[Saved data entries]

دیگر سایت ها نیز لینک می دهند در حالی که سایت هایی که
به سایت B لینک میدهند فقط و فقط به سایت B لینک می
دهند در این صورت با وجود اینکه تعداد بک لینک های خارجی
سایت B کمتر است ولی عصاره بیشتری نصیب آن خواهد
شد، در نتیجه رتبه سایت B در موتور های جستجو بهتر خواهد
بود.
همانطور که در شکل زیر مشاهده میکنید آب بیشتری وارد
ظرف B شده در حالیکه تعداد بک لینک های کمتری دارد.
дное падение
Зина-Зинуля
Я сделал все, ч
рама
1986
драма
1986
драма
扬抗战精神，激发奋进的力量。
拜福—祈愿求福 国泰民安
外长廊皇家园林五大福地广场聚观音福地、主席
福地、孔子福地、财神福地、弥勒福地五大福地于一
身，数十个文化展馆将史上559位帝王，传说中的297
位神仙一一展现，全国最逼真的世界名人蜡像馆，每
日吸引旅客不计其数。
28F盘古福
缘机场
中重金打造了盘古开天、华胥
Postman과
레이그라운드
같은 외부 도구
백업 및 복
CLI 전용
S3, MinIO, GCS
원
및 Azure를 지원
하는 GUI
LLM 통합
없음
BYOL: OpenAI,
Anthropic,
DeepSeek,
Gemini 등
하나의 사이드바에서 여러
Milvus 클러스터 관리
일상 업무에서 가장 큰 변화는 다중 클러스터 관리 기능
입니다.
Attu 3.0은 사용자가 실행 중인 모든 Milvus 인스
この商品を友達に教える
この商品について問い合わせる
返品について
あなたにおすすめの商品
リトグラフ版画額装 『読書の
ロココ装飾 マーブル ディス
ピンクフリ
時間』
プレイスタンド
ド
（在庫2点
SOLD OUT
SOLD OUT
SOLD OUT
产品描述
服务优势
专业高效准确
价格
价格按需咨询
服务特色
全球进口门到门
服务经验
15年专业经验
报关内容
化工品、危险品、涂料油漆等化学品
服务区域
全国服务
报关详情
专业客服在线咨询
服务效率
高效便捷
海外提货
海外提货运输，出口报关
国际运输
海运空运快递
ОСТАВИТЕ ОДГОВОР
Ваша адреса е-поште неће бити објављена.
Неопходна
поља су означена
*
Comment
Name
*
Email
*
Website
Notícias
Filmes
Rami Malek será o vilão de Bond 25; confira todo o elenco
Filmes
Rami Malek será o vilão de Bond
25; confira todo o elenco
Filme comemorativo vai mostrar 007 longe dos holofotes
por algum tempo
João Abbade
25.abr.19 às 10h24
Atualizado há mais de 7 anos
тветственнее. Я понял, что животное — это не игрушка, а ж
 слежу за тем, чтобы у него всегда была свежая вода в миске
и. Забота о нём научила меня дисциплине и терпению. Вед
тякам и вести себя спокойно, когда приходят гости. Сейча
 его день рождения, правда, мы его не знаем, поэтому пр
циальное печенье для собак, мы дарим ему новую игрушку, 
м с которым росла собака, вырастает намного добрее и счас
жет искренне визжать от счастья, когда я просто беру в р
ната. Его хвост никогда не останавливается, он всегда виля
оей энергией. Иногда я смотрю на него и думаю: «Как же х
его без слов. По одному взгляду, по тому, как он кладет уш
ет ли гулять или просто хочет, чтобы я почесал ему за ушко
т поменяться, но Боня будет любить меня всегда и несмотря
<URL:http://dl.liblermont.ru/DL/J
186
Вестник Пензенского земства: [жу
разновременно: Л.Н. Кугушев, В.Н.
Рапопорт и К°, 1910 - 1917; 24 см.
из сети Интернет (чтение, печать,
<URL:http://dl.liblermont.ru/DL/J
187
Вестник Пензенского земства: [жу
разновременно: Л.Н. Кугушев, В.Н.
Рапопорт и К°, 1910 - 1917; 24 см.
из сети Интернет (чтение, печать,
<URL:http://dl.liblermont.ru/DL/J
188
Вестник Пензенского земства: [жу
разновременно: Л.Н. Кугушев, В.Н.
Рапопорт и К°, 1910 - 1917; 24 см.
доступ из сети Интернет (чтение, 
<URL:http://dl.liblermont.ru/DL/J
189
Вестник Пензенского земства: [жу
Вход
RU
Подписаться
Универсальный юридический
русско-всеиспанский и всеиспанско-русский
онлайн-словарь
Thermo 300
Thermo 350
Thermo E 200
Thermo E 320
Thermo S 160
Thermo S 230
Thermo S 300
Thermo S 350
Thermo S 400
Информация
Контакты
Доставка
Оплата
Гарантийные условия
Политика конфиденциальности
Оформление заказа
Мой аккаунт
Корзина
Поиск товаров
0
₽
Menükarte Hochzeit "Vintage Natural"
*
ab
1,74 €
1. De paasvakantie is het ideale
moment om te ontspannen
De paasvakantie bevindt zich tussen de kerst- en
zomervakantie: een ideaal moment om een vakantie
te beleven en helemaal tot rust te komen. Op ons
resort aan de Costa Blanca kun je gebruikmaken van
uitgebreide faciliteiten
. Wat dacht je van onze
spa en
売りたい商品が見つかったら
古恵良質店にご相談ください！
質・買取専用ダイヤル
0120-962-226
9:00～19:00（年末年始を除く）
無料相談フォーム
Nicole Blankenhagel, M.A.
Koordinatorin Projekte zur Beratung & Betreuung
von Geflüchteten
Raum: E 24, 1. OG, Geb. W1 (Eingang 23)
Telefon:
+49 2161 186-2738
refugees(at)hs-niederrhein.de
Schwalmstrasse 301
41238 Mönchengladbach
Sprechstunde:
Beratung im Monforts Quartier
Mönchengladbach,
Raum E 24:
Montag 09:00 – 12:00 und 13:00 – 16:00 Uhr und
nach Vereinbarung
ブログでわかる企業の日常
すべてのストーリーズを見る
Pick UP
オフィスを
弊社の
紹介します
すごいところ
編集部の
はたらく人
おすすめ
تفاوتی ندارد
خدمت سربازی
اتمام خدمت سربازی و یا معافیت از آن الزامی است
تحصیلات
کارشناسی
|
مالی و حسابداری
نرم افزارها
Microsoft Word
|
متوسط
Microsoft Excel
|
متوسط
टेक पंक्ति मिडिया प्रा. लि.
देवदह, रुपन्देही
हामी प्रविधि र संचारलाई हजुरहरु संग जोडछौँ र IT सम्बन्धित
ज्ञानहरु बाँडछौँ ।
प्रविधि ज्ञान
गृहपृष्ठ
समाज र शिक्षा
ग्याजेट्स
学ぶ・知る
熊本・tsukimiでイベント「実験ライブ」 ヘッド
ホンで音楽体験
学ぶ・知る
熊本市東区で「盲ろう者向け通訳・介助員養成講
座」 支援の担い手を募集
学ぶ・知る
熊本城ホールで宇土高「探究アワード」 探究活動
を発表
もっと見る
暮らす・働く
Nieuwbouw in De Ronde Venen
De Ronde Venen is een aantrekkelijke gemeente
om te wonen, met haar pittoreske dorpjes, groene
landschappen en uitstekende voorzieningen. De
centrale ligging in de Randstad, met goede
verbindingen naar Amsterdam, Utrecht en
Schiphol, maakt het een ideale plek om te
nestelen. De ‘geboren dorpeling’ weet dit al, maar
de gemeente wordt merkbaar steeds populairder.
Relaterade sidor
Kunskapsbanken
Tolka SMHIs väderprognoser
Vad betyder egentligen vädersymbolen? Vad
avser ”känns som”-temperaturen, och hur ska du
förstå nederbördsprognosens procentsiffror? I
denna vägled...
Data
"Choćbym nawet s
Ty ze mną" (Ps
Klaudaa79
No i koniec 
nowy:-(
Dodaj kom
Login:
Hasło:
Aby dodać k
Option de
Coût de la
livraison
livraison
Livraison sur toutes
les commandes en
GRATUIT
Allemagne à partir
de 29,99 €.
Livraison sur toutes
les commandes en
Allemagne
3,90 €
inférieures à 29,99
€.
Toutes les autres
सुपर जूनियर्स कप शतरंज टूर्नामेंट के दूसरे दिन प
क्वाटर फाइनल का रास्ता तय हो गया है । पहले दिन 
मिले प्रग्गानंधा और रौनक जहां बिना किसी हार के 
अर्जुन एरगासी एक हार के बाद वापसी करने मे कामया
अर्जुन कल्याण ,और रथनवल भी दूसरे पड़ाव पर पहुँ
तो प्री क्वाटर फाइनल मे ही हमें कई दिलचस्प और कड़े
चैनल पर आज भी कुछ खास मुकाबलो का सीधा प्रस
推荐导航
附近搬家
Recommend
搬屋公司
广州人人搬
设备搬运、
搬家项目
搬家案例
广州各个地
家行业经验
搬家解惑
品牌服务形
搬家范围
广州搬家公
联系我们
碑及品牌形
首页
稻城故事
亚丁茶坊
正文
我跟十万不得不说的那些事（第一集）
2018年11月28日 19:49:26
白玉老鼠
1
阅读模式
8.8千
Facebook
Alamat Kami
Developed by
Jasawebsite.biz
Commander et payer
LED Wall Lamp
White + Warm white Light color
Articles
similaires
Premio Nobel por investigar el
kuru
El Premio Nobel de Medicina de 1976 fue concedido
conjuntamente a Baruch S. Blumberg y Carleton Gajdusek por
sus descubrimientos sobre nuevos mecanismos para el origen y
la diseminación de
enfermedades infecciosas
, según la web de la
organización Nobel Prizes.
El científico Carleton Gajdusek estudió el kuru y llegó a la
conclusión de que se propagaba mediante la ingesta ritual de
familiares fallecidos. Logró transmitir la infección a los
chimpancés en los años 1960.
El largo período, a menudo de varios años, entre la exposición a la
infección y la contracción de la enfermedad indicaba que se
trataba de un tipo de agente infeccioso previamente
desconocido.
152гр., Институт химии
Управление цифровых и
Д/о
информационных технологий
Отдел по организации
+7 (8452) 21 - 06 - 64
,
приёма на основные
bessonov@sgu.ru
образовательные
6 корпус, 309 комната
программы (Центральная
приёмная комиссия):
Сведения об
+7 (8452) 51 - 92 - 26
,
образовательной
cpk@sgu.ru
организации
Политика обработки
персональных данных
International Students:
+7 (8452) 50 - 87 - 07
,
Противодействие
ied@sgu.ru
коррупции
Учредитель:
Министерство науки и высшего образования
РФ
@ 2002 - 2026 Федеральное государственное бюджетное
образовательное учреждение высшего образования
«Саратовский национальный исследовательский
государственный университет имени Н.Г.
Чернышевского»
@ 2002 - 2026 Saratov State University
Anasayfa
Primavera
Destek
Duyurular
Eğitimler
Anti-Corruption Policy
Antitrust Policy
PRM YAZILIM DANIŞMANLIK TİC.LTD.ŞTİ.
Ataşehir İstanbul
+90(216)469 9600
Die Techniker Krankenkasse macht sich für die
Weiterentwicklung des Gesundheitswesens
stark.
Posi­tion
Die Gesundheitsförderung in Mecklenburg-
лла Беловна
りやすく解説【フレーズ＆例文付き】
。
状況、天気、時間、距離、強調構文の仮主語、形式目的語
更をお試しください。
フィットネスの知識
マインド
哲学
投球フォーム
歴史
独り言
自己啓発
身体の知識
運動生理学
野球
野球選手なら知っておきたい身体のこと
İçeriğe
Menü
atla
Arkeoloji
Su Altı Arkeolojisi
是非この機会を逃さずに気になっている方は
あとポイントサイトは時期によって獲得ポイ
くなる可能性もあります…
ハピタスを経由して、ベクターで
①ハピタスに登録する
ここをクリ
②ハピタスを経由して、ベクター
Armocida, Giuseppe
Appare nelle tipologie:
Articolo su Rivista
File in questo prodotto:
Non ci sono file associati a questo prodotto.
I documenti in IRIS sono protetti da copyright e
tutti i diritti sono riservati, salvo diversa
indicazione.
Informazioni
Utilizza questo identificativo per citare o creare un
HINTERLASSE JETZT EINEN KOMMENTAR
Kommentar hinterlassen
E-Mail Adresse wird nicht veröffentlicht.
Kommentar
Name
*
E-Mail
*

**Task item:** Within the entries, count the lines containing the string "لینک" and state nothing but the result.

**Exercise response:** 4